China Research Seminar event featuring a screening of the ethnographic film by Gennie Zhang.
The film is about 39 minutes long. The screening will be preceded by a brief introduction and followed by a discussion.
‘House of Goddesses: The Living Need Light, The Goddesses Need Meat’ takes viewers on a visual and musical journey into the ritual traditions of Chen Jinggu (陳靖姑, Lady of Linshui) in Wenzhou, a city situated in coastal southeastern China. The documentary delves into the village's rituals dedicated to the goddess and her maids. It initiates a dialogue on how the goddess statue at the Niangniang Palace (娘娘宮) ‘marries’ into the region through an eye-opening ritual where the goddess statue becomes imbued with the goddess’s essence, followed by a meat feast. The goddess then becomes the village’s protector and assumes two distinct personae and relationalities: the idol (偶像) of worship and the newly married deity (配偶). This ethnographic project challenges conventional notions of gender, family, and religion, transcending modern societal constructs. Such nonconformity sheds light on the limitations of present-day kinship categories in Chinese society, while also exploring the possibilities of relationships between and among humans and goddesses that extend beyond these fixed categories.
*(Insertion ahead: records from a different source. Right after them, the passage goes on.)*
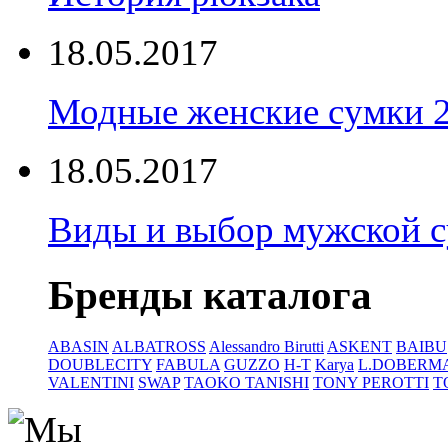
18.05.2017
Модные женские сумки 
18.05.2017
Виды и выбор мужской 
Бренды каталога
ABASIN
ALBATROSS
Alessandro Birutti
ASKENT
BAIBU
DOUBLECITY
FABULA
GUZZO
H-T
Karya
L.DOBERM
VALENTINI
SWAP
TAOKO TANISHI
TONY PEROTTI
T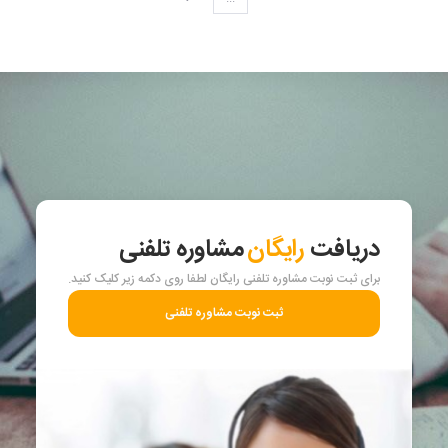
دریافت
رایگان
مشاوره تلفنی
برای ثبت نوبت مشاوره تلفنی رایگان لطفا روی دکمه زیر کلیک کنید.
ثبت نوبت مشاوره تلفنی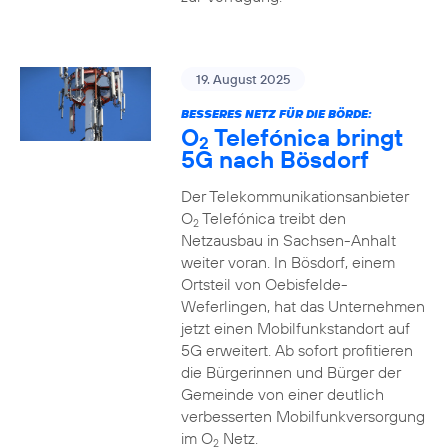
19. August 2025
BESSERES NETZ FÜR DIE BÖRDE:
O
Telefónica bringt
2
5G nach Bösdorf
Der Telekommunikationsanbieter
O
Telefónica treibt den
2
Netzausbau in Sachsen-Anhalt
weiter voran. In Bösdorf, einem
Ortsteil von Oebisfelde-
Weferlingen, hat das Unternehmen
jetzt einen Mobilfunkstandort auf
5G erweitert. Ab sofort profitieren
die Bürgerinnen und Bürger der
Gemeinde von einer deutlich
verbesserten Mobilfunkversorgung
im O
Netz.
2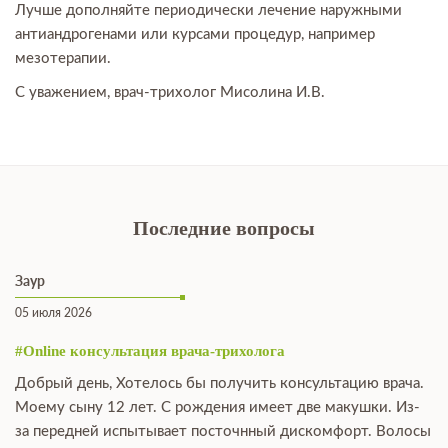
Лучше дополняйте периодически лечение наружными
антиандрогенами или курсами процедур, например
мезотерапии.
С уважением, врач-трихолог Мисолина И.В.
Последние вопросы
Заур
05 июля 2026
#Online консультация врача-трихолога
Добрый день, Хотелось бы получить консультацию врача.
Моему сыну 12 лет. С рождения имеет две макушки. Из-
за передней испытывает посточнный дискомфорт. Волосы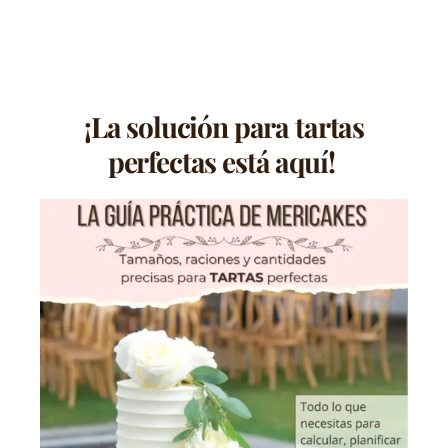
¡La solución para tartas
perfectas está aquí!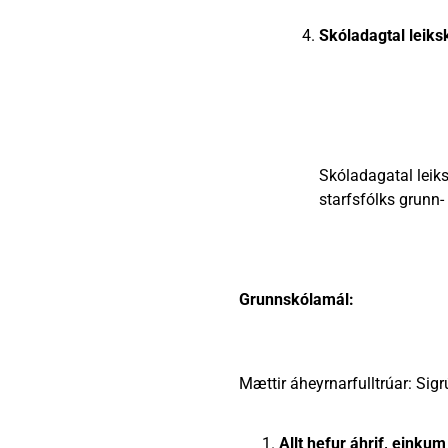
Skóladagtal leiks
Skóladagatal lei
starfsfólks grunn- 
Grunnskólamál:
Mættir áheyrnarfulltrúar: Sigr
Allt hefur áhrif, einkum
Gennie Zhang is a first-year Ph.D. student at the Faculty of Asian and Middle Eastern Studies at the University of Cambridge. She received her MA in Anthropology at Columbia University. Her primary research centres around the vitality of Chinese goddesses along the coastal regions of contemporary China. Her scholarly interest extends to the intricate dynamics within goddess veneration, the interplay between performance, text, and context, as well as the interactions between ritual practitioners and kinship influences.